Amber Martens werkt aan complexe vraagstukken: hoe help je mensen die zorg mijden, overlast veroorzaken of voor onze samenleving ‘niet meer bestaan’? Als out-reachend hulpverlener werkt ze aan bijzondere cases, zoals die van ‘Bill’. Een 64-jarige man die in een vervallen bunker in de duinen van Hellevoetsluis leefde.

De man in de bunker

“Er zit iemand in een bunker in de duinen,” vertelde een cliënt aan mijn collega Willem. Hij had een man in een slaapzaak aangetroffen die daar al een tijdje leek te verblijven. Ook een boswachter maakte melding van de man, toen hij hem in het holst van de nacht tegenkwam tijdens het tellen van vleermuizen. Willem en ik gingen samen polshoogte nemen. Met een pakket van de voedselbank onder de arm liepen wij naar de bunker. We riepen dat we eten bij ons hadden en even later wurmde een oude man zich door een spleet naar buiten. De man, die we in dit verhaal Bill noemen, vertelde zijn verhaal.

Hoe het allemaal misging

Bill werkte 45 jaar in de haven. Na zijn ontslag kreeg hij een uitkering en verdiende zwart bij in een tuincentrum. Toen de gemeente daarachter kwam, werd hij op zijn uitkering gekort en kon hij zijn woning niet meer betalen. Bill was gescheiden en had geen contact meer met zijn kinderen. Gelukkig werd hij opgevangen door een vriend, die hem in zijn vakantiehuisje liet wonen. Dit ging goed, totdat zijn vriend overleed. Het huis werd verkocht en Bill stond opnieuw op straat. De daklozenopvang was niets voor hem. Hij verbleef liever in de duinen, dichtbij de natuur.

We vroegen Bill op kantoor langs te komen. Hij had geen klok, maar met behulp van de zonnestand wist hij op tijd voor het gesprek te verschijnen. Al maanden verzamelde Bill zwerfafval en ruimde de duinen op. “Zo doe ik iets terug voor de maatschappij,” vertelde hij. Een maatschappij voor wie Bill niet meer bestond: hij stond nergens meer geregistreerd en had geen paspoort. Hij wilde niet weg uit de duinen, maar aanvaardde wel hulp van de kleding- en voedselbank.

Na een tijdje vroeg Bill toch om hulp bij het vinden van een woning. Niet alleen de muizen hadden hem gevonden, maar ook mensen in het dorp wisten van zijn leefomstandigheden. Bill wilde weer ergens ‘normaal’ wonen en ging naar de opvang in Rotterdam.
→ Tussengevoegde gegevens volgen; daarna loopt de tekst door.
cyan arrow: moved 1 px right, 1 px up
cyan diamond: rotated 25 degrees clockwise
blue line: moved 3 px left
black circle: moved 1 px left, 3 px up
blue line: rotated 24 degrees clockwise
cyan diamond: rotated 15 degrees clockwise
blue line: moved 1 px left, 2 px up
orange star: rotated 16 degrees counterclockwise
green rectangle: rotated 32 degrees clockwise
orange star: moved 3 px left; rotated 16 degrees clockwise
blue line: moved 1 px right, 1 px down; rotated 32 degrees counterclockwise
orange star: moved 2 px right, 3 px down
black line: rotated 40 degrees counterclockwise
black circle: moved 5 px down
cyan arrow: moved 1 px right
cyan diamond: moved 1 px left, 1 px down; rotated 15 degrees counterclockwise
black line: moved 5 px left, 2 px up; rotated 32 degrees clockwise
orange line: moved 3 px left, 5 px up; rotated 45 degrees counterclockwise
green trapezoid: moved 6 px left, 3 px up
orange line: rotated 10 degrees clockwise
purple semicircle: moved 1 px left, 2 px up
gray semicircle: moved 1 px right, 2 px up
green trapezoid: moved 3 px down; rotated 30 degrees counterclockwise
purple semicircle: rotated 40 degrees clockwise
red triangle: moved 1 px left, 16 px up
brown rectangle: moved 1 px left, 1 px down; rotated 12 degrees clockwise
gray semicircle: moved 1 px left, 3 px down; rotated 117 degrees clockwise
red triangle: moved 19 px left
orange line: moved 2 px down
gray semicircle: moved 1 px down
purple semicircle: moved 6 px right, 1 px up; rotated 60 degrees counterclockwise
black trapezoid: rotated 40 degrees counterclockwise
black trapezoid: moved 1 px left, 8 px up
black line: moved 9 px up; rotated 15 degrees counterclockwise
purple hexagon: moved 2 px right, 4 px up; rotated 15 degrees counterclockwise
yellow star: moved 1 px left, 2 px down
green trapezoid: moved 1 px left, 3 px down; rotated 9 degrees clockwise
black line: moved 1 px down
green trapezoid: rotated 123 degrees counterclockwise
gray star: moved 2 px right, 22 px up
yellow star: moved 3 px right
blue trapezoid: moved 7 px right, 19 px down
Van een bunker naar bejaardenwoning

De daklozenopvang is nu bezig om een woning voor Bill te regelen. We hebben een identiteitskaart en een daklozenuitkering aangevraagd. Binnenkort wordt hij 65 en krijgt hij pensioen. Met behulp van de gemeente proberen we hem in een ouderenwoning in Hellevoetsluis te plaatsen. Hij zal daar niet achter de geraniums gaan zitten, want Bill is graag bezig en is van plan mensen te helpen met het onderhouden van hun thuis of het plaatsen van een schutting.

Veel mensen reageren op dit soort verhalen met: “Dit kan toch niet in Nederland.” Maar Bill is niet de enige. Jaarlijks zien wij alleen in Hellevoetsluis al vijf á zes van dit soort situaties voorbijkomen. Het kost veel tijd en moeite, maar het is ook geweldig wanneer we deze mensen opnieuw onderdeel maken van onze samenleving.